**TEXT PROVIDED:**
>>>
In Today’s Deep Space Extra… NASA official says International Space Station operations remain normal ahead of all-private astronaut mission. The GOES-T weather satellite is scheduled to lift off atop a ULA Atlas V rocket today.

 

Human Space Exploration

ISS operations remain normal ahead of private astronaut mission
Coalition Member in the News – Axiom Space
SpaceNews.com (3/1): At a February 28 briefing to discuss the upcoming Axiom Space Ax-1 all-private astronaut mission to the International Space Station (ISS), Kathy Lueders, NASA associate administrator for space operations, said station operations were unchanged despite the Russian invasion of Ukraine that prompted sanctions by the United States. “Right now, operations are nominal… We, as a team, are operating just as we were operating three weeks ago.” That includes plans to have NASA astronaut Mark Vande Hei return on a Soyuz in late March. He launched to the ISS nearly a year ago and is scheduled to return on the Soyuz MS-19 spacecraft along with two cosmonauts, March 30. Lueders said there were no plans to have Vande Hei come home on the Ax-1 mission.
<<<
**TASK LIST:**
(1) Summarize the Deep Space Extra item in two sentences.
(2) Write what comes next in the Deep Space Extra item, picking up after its final sentence.

**DATA EXTRACT:**
>>>
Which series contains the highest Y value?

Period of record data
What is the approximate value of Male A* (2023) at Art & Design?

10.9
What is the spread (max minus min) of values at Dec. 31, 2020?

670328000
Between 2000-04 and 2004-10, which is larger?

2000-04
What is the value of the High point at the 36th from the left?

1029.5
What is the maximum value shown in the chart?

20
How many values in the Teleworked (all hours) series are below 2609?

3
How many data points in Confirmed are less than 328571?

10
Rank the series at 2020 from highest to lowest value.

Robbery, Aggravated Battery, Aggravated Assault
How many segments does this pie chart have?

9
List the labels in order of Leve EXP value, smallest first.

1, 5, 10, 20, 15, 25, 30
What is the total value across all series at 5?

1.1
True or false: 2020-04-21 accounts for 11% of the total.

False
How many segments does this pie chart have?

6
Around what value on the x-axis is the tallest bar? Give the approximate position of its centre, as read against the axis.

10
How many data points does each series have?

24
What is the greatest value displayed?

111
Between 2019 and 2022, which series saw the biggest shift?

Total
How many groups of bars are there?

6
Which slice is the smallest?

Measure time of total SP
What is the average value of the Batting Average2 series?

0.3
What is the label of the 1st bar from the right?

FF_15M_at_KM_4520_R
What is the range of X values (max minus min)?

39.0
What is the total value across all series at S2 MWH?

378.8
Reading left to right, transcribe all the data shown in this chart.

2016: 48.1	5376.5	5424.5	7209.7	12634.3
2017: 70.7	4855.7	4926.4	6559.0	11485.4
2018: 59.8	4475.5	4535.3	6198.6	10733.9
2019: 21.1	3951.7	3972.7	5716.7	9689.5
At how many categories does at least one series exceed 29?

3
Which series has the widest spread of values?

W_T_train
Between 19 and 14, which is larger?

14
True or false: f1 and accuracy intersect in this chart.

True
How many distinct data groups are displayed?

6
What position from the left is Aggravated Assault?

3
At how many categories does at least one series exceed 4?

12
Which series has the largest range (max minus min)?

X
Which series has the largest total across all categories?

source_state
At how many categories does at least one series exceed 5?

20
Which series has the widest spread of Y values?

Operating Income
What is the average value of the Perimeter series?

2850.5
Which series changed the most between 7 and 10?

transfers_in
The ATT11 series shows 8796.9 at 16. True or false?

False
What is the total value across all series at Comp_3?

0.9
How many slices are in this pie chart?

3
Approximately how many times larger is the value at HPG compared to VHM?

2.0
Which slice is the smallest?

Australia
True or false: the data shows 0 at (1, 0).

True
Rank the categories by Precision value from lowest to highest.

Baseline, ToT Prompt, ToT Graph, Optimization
<<<
**ANSWERS BELOW:**
(1) At a February 28 briefing on the Axiom Space Ax-1 all-private astronaut mission to the International Space Station, NASA's Kathy Lueders said station operations remain nominal despite Russia's invasion of Ukraine and the resulting U.S. sanctions. NASA astronaut Mark Vande Hei is still scheduled to return on the Soyuz MS-19 with two cosmonauts on March 30 rather than on Ax-1, and the GOES-T weather satellite is set to launch on a ULA Atlas V rocket today.

(2)
Space Science

Atlas V rocket will launch powerful GOES-T weather satellite today. Here’s how to watch live
Coalition Member in the News – United Launch Alliance
Space.com (3/1): The GOES-T weather satellite is scheduled to launch atop a United Launch Alliance (ULA) Atlas V rocket from Florida’s Cape Canaveral Space Force Station today during a two-hour window that opens at 4:38 p.m. EST. NASA’s Launch Services Program is managing the liftoff of GOES-T, but the satellite will be operated by the U.S. National Oceanic and Atmospheric Administration (NOAA) once it’s aloft. GOES-T is the third spacecraft in the Geostationary Operational Environmental Satellites (GOES)-R Series.

 Ingenuity helicopter aces 20th Mars flight
Space.com (2/28): NASA’s Ingenuity helicopter reached the Martian surface as part of NASA’s Mars Perseverance rover mission that touched down in Jezero Crater in February 2021. Last Friday, Ingenuity logged its 20th flight, a 1,283 foot long, 130.3 second flight, bringing it closer to the rover’s landing site. There and joining with Perseverance, the two explorers will head for a new destination, an ancient Martian stream delta, to continue working on the collection of samples of rock and soil that are to be returned to Earth. Once the sample cache returns, scientists will use the latest techniques to evaluate the materials for evidence of possible past microbial life.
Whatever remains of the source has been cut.